# Rechnungsausdruck mit JasperReports + IReports



## csman (11. April 2006)

Hallo!

Nachdem ich mir jetzt schon einiges über JasperReports durchgelesen haben stehen leider immer noch Fragen offen 

Wir realisieren in einem Schulprojekt eine Software um Arztrechnungen zu erstellen. Grundsätzlich gibt es da soweit keine Probleme. Das ganz wird in Java realisiert und die Speicherung der Rechnungen sowie der Patienten erfolgt in einer Oracle XE Datenbank. 

Nun geht es aber darum wie man die Rechnungen ausdruckt. Ich habe dazu schon einiges über JasperReports gelesen und bin mal soweit einen Report von einem fixen SQL Statement zu erstellen.

Doch jetzt stellt sich mir die Frage ob ich das SQL Statement für den Report aus dem Java Programm beeinflussen kann?! (Also es wäre dann in etwa das selbe SQL Statement nur wäre abhängig vom gewünschten Ausdruck die Prüfung der Rechnungsnummer unterschiedlich.)
Oder wäre es besser die Daten mittels SQL Statements in das Java Programm zu holen und anschließend dann an den Report zu übergeben?

Leider konnte ich für beide Möglichkeiten nicht sehr viel finden. D.h. ich weiß zur Zeit nicht wie und ob ich das SQL Statement beeinflussen kann bzw. wie ich Daten vorher an den Report übergeben kann.

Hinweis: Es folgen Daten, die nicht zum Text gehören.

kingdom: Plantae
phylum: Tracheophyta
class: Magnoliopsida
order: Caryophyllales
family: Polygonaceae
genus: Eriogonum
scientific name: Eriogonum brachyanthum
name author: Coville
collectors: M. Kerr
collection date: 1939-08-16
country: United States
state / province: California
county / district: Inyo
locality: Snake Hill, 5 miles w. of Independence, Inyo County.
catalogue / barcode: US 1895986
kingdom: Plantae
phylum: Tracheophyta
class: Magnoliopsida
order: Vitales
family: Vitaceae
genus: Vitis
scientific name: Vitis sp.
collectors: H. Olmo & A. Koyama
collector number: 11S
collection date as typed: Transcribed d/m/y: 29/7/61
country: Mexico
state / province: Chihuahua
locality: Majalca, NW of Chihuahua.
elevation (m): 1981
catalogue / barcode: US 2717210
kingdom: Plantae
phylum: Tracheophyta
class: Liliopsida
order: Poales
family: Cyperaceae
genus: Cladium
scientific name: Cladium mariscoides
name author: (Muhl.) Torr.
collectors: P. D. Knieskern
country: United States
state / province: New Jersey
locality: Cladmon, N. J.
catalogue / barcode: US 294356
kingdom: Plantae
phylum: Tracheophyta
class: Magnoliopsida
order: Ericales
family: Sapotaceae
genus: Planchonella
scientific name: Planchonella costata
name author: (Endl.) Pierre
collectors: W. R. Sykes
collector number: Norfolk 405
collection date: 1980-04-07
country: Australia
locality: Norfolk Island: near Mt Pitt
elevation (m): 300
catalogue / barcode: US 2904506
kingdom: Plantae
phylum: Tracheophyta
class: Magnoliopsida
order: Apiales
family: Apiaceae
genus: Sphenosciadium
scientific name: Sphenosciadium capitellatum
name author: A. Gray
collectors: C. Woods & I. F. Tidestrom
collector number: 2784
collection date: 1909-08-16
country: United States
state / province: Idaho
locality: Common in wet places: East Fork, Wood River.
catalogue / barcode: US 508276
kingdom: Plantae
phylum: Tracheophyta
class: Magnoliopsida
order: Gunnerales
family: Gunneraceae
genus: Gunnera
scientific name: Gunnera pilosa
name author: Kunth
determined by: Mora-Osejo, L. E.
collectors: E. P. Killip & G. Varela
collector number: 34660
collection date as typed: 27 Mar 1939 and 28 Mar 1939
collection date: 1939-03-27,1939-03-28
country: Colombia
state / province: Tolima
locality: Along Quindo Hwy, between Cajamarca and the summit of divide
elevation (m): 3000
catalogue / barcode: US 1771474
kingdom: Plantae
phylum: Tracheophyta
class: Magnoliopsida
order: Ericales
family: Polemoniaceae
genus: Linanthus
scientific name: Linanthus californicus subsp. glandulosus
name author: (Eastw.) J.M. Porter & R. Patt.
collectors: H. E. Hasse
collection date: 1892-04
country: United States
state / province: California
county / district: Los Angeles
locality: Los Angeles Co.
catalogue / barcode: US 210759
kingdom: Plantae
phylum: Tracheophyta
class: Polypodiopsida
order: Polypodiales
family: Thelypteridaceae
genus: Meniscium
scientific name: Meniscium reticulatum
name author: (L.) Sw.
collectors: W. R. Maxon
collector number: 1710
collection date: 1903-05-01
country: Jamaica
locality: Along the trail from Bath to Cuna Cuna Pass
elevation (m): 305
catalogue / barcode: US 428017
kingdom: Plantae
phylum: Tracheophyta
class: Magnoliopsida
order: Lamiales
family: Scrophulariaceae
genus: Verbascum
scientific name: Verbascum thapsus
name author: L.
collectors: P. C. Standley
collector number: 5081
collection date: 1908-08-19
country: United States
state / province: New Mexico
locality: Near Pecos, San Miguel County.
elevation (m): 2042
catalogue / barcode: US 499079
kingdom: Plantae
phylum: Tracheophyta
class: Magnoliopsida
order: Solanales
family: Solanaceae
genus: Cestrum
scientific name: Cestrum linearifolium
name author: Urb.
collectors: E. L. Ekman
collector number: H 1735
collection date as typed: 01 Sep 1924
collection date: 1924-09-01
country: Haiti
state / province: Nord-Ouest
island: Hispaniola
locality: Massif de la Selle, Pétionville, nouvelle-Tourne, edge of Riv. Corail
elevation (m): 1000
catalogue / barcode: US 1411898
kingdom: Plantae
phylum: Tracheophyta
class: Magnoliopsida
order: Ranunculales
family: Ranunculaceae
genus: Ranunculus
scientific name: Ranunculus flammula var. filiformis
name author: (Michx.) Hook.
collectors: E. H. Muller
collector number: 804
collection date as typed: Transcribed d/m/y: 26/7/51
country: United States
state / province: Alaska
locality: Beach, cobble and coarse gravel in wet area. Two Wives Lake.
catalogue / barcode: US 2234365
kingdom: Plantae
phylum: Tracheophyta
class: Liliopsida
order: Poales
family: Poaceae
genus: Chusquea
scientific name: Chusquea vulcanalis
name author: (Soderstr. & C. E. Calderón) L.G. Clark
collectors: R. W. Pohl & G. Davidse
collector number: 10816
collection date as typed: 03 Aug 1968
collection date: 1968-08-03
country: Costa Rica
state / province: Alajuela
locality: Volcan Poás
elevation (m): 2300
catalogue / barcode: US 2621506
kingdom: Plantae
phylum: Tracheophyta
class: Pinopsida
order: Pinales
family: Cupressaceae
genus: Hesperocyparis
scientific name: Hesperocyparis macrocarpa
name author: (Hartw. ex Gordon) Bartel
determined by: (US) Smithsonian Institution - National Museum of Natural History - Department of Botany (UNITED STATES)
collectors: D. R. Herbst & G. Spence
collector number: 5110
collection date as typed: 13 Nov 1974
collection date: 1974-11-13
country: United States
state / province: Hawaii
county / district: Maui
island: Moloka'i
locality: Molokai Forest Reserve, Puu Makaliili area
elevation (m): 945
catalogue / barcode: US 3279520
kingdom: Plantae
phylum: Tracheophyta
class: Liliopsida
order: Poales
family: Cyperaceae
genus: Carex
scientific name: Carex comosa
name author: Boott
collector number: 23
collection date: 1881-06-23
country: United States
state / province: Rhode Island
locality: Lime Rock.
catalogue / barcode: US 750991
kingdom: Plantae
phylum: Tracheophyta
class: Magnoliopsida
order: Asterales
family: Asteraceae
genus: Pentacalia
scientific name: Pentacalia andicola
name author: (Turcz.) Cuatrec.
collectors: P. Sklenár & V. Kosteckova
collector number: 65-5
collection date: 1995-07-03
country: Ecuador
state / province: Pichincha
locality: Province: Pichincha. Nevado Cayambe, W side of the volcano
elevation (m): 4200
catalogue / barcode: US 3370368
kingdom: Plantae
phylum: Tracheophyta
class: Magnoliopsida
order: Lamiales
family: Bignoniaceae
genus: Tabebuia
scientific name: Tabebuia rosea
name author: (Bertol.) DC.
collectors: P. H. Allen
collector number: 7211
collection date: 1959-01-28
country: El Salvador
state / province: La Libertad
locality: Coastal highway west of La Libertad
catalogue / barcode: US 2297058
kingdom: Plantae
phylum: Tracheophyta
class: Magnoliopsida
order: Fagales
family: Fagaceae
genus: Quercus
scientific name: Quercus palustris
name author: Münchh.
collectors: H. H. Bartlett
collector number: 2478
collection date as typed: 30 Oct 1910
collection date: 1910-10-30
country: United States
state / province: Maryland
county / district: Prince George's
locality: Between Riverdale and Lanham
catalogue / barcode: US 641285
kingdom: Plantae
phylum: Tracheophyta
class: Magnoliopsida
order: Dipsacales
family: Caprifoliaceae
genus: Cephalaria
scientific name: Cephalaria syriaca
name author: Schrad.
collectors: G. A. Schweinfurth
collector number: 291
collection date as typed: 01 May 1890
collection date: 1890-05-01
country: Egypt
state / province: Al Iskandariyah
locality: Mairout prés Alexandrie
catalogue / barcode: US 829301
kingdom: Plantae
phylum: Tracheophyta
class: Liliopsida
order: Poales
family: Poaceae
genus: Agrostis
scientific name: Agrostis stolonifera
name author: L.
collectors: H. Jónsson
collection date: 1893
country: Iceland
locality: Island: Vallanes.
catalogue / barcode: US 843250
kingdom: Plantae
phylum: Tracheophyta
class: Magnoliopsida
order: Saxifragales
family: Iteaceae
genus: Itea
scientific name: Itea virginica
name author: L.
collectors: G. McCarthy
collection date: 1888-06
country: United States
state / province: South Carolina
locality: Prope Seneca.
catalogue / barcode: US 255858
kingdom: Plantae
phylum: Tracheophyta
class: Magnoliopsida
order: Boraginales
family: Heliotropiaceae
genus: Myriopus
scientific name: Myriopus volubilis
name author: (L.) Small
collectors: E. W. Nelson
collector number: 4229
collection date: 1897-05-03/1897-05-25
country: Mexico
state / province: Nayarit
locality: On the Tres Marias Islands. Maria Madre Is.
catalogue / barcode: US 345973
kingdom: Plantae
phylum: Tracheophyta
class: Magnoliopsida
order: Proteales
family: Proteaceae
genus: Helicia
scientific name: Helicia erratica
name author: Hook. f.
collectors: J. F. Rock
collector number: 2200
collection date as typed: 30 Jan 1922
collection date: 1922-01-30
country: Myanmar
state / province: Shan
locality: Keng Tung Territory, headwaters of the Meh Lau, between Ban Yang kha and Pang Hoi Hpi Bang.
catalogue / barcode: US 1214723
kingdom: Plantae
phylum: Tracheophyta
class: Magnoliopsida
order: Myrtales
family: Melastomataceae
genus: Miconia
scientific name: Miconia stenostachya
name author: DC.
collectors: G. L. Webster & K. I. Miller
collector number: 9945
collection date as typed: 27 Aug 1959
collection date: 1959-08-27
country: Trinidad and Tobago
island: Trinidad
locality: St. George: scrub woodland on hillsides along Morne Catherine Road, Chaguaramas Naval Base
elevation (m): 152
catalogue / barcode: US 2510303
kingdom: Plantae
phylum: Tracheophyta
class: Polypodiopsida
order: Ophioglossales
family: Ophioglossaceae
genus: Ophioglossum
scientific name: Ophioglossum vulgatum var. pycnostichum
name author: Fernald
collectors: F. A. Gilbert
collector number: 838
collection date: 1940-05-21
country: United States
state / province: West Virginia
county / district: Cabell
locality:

Mit Bestem Dank schon mal im Vorraus
csman


----------



## elmato (12. April 2006)

Ich verstehe nicht so ganz was du unter beeinflussen meinst, aber du kannst dir mit deinem Programm die Daten aus der Datenbank holen und sie dann JasperReports übergeben(wie willst du es auch sonst mache?) Und wenn du an unterschiedlichen Stellen unterschiedliche Daten brauchst kannst du ohne weiteres sagen wenn ein Wert null/0 ist dann drucke ihn ncht mit aus.. Ich hoffe das war es was du wissen möchtest, ansonsten präzisiere deine Frage am besten mit einem kleinen Beispiel 

mfg
elmato


----------



## csman (12. April 2006)

Grundsätzlich sehe ich darin kein Problem die Daten im Java Programm aus der Datenbank zu holen. Allerdings findet man nirgendwo Anleitung wie man die Daten dann ein den Report übergibt bzw. wie man einen Report überhaupt erstellt wenn kein SQL Statement benützt wird.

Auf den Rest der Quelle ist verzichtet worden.